What’s It All About?
WELCOME!
The Center for Study
of Working Class Life is dedicated to exploring
the meaning of class in today’s world. Looking at society through
the lens of class clarifies many important social questions in new ways – why
the rich get richer while the poor get poorer, what attacks on government
programs through privatization mean, why the suburbs aren’t really
a middle class haven, how the "family values" debate impacts
our lives, and much more. We are an interdisciplinary effort of faculty
and staff at the State University of New York at Stony Brook, founded
in November, 1999.
The Center studies class mainly with tools of the social sciences, but
we also pay attention to the arts. Through our gallery and tv/video pages,
we highlight the work of artists who convey the many faces and circumstances
of working people today. Our affiliated faculty and staff address a wide
range of issues, in their own work and through various programs in the
Center’s calendar.
The Center encourages an approach that recognizes the close connections
between class and race, gender, and nationality. We investigate the meaning
of class in the international economy. The interactions among these elements
are a central consideration of Center programs.
Over the past thirty years, we in the United States have made important
progress on issues of race and gender, both intellectually and in our lives,
although much remains to be accomplished. Think what the world would be
like if we made that kind of progress on issues of class in the next thirty
years! The Center for Study of Working Class Life is dedicated to helping
that process along.
What's the Difference
The Center for Study of Working Class Life is different from other centers
and programs whose work is similar but complementary. The Center seeks
co-operative relations with others while advancing its own distinct purposes
and activities.
The Center for Working Class Studies: the CWCS at Youngstown State University
is the pioneer effort in working class study. Their focus is on the arts
and humanities as they can shed light on issues of class, and the working
class in particular. The Center for Study of Working Class Life at Stony
Brook focuses more on the contributions the social sciences can make. We
see our efforts as complementary to those of the CWCS. We hope to co-ordinate
major public events such as conferences and exchange ideas for research
and occasional joint work.
Labor studies programs: traditionally, labor studies programs in the United
States have focused on the nuts and bolts of collective bargaining and
union contract administration. In the last few years, some have extended
their work to field research concerning such theoretical questions as union
organizing strategies, dispute resolution mechanisms, bargaining strategies,
labor-management co-operation, and union and industrial democracy.
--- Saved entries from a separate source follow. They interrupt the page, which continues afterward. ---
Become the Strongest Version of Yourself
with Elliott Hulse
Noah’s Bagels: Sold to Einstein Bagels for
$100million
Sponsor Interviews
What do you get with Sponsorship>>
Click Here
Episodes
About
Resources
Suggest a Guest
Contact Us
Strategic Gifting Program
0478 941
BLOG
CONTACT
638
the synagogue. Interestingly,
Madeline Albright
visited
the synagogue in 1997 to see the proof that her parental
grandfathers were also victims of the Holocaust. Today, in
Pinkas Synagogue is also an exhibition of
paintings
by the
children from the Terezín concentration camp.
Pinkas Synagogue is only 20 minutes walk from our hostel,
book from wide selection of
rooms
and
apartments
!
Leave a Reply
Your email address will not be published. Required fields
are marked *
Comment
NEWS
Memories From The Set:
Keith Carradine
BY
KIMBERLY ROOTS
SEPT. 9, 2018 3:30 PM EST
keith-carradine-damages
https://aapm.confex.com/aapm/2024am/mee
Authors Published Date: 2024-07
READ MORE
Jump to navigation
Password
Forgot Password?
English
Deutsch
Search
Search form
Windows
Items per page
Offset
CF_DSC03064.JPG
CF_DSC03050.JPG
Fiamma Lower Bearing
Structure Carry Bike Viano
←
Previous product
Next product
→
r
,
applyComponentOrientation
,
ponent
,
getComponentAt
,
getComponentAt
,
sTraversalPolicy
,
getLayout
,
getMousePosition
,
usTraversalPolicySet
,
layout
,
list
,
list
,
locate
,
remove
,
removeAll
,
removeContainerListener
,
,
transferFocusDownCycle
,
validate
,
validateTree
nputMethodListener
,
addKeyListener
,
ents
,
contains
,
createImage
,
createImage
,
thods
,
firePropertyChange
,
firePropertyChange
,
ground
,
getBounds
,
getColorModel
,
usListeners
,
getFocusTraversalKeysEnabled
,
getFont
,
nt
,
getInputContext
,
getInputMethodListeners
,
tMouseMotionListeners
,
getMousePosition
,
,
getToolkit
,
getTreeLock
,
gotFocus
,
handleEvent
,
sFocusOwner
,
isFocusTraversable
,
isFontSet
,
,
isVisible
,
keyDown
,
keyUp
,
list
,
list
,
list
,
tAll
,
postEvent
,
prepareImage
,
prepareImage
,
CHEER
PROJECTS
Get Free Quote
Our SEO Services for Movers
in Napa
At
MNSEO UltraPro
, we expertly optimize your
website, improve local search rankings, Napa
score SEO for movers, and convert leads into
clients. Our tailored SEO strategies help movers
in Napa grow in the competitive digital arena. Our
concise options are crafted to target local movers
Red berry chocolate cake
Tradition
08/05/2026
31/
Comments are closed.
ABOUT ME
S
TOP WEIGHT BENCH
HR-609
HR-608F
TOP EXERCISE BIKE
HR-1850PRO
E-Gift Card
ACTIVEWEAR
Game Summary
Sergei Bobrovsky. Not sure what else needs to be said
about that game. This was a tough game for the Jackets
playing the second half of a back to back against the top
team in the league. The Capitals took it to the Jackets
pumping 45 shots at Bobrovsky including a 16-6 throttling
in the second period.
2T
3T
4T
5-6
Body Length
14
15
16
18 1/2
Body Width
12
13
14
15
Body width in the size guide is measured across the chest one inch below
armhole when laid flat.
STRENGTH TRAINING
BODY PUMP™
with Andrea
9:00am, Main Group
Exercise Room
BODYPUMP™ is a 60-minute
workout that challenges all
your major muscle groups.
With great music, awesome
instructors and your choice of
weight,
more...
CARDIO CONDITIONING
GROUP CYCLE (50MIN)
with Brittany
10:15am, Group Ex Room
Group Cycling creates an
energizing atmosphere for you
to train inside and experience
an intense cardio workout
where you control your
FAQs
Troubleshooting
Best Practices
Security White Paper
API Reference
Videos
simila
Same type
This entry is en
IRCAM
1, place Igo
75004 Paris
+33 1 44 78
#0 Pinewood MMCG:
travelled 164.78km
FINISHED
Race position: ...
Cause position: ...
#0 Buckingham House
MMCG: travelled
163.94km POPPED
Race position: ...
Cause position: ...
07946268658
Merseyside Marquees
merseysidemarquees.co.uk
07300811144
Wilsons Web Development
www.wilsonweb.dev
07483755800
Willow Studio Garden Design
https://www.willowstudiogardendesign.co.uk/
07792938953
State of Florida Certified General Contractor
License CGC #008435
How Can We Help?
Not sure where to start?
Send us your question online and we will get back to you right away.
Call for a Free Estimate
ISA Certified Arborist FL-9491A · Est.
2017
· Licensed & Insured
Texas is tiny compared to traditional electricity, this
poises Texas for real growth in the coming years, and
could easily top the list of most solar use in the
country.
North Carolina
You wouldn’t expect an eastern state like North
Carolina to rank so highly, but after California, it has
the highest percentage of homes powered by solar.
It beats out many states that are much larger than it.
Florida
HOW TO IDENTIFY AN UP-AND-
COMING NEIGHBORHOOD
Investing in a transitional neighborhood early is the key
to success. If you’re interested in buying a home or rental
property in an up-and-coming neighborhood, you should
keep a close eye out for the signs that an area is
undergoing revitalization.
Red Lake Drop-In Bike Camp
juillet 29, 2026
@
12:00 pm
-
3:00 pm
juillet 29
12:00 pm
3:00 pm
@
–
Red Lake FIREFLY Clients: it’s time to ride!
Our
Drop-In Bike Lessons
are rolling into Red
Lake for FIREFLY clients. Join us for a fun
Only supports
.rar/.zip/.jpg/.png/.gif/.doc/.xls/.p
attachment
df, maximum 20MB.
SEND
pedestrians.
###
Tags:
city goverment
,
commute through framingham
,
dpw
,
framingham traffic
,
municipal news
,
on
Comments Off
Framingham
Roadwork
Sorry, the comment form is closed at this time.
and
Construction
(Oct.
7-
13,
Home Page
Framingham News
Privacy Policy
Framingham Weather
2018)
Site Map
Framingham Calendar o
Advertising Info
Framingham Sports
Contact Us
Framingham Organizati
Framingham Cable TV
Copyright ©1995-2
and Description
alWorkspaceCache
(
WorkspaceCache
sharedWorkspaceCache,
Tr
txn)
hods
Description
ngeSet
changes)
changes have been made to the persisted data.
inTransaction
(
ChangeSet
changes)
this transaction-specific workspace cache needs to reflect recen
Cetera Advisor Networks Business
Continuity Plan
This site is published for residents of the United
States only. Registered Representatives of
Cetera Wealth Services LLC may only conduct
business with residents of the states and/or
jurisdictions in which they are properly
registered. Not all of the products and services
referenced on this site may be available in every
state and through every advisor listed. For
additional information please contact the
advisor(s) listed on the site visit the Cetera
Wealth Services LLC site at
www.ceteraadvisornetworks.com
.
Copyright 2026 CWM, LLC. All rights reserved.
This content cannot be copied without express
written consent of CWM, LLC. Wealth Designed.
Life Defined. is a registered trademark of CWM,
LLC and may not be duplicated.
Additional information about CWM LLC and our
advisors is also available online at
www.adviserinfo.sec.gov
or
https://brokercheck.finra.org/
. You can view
While some of these topics shed light on issues of class, labor studies
programs are almost exclusively focused on unions and collective bargaining.
The Center has a wider scope of interest, extending its work to the more
than eighty five percent of the U.S. labor force who are not in unions,
and beyond the working class as well. We hope that the increasing number
of labor studies programs that seek to provide their students with a broad
intellectual context for union activity will find the work of the Center
for Study of Working Class Life a useful resource.